En el campo de la psicología, al igual que en otras profesiones sanitarias, existen diversas áreas de especialización. La psicología forense, a menudo malinterpretada debido a su nombre o a la influencia de series y películas de televisión, cumple un papel fundamental en el ámbito judicial. Timanfaya Hernández, psicóloga sanitaria, psicóloga forense y vicedecana del Colegio Oficial de la Psicología de Madrid, nos ofrece una visión clara de esta profesión en una entrevista en Infosalus.
Los psicólogos forenses se encargan de evaluar psicológicamente a las personas involucradas en procesos judiciales. Tras realizar pruebas psicológicas específicas, emiten informes que asisten a los jueces en la toma de decisiones. Este tipo de evaluación, distinta a la clínica, sigue una estructura y metodología concreta. La ética profesional y el código deontológico son fundamentales en su labor, que abarca diversos ámbitos judiciales como lo penal, civil, de familia, entre otros.
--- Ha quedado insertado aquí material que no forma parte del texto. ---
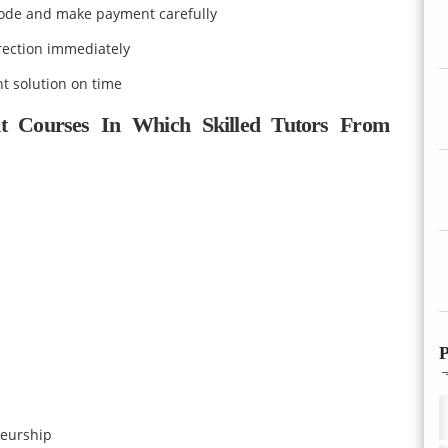
mode and make payment carefully
rection immediately
t solution on time
t Courses In Which Skilled Tutors From
P
eurship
El término ‘forense’ proviene de ‘foro’ y está asociado con el ámbito judicial. Aunque tradicionalmente se ha relacionado con la medicina forense, la psicología forense se enfoca en evaluar a individuos en diferentes contextos legales. Estos profesionales intervienen en casos de delitos, custodias, discapacidades, abusos infantiles, entre otros. Su objetivo es emitir informes periciales psicológicos que aporten información relevante a los jueces.
La solicitud de un informe pericial psicológico puede provenir del juez, de las partes involucradas en el juicio o de manera privada a través de abogados. La metodología empleada incluye entrevistas extensas, pruebas específicas y recopilación de información relevante de diversas fuentes. Estos informes no solo guían al juez en su decisión final, sino que también brindan información valiosa a los abogados en la defensa y la acusación.
Los psicólogos forenses cuentan con una formación base en psicología, complementada con estudios de posgrado especializados en el ámbito forense. Cada profesional puede especializarse en áreas específicas, como violencia, enfermedades mentales graves, evaluación de credibilidades en agresiones sexuales, entre otros. La experiencia y la formación continua son clave en esta especialidad.